Von Jens Daniel Schubert

Es ist die Begleitsaga der Reichsgründung, Mythos deutscher Helden schlechthin: Das Nibelungenlied. Im 19. Jahrhundert eroberte es die deutschen Bühnen. Herauszuheben sind Hebbels dreiteiliges Schauspiel oder Wagners opus summum "Der Ring des Nibelungen". Oscar Straus, österreichischer Operettenkomponist, aber weder mit den Walzerkönigen noch mit Richard Strauss verwandt, schuf bereits 1904 eine Parodie der Geschichte: "Die lustigen Nibelungen". Die tummeln sich seit dem Wochenende auf den Landesbühnen Sachsen.

Straus’ Operette wurde und wird nur selten gespielt. So harmlos sie Ritterkult und Heldenmythos verspottet, fühlten sich doch nationale Kreise oft provoziert. Dass Straus Jude war, nach Amerika emigrierte, aber auch danach nie aus dem Dreivierteltakt herausfand, tat ein Übriges. Die Inszenierung der Radebeuler dürfte, so amüsant und unterhaltsam sie ist, kaum zum großen Durchbruch beitragen.

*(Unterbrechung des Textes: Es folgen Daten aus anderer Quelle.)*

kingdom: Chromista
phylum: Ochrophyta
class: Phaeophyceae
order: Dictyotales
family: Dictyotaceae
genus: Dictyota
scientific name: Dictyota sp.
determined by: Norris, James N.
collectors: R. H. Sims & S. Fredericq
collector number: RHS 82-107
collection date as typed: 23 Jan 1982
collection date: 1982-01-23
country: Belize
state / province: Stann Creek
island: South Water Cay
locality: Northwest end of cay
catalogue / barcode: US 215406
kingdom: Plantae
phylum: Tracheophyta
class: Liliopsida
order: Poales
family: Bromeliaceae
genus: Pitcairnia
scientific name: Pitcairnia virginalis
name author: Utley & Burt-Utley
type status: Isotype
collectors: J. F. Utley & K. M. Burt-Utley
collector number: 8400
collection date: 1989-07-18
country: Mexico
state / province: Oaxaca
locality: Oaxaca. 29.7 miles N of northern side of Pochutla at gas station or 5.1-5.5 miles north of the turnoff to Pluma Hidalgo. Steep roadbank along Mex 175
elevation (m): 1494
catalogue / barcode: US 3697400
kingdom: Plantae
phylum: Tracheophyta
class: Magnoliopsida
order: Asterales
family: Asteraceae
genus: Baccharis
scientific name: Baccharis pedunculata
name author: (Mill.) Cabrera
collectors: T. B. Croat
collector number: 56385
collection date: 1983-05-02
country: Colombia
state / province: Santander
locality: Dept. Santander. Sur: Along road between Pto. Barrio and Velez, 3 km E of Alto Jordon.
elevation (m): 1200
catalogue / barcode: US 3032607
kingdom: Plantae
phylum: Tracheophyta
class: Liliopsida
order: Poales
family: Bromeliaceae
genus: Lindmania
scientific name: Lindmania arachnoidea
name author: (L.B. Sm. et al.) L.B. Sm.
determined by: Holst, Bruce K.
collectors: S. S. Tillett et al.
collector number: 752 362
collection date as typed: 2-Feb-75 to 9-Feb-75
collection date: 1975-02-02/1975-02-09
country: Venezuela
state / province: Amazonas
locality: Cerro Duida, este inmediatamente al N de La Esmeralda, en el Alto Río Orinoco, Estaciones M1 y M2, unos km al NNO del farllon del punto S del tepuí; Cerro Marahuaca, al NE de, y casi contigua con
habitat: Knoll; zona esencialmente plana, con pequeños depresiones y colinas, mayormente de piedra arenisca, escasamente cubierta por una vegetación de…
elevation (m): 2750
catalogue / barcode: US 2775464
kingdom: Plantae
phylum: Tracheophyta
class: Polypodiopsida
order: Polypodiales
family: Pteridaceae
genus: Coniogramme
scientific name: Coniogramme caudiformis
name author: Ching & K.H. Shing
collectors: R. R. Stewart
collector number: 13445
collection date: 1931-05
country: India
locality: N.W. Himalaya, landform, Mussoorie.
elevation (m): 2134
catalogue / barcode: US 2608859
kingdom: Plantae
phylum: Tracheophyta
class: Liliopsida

Jede Menge schräge Szenen: "Die lustigen Nibelungen’" an den Landesbühnen.
Jede Menge schräge Szenen: "Die lustigen Nibelungen’" an den Landesbühnen. © Pawel Sosnowski

Die Geschichte lebt davon, dass man die Helden der archaischen Welt, in der Mann mit Faust und Schwert seine Kräfte zeigt, aus dem Blickwinkel bürgerlicher Normalität betrachtet. Da ist die Lösung des Dilemmas, dass zwei den jeweils Falschen geheiratet haben, statt heimtückischen Mordes schlicht eine Scheidung.

Wenn der sagenhafte Gold-Schatz nicht auf einer Sandbank im Rhein, sondern auf der Rheinischen Staatsbank liegt, sein Wert mit der Börse steigt und sinkt und Drachentöter ein Job ist wie Zirkusdirektor, untergräbt man das aufgeblähte Pathos, wird bedeutungsschwere Fallhöhe zur Stolperkante eines Löwenfells vor dem Kamin. Auch die theatralen Bühnenmehrteiler bekommen ihre Seitenhiebe.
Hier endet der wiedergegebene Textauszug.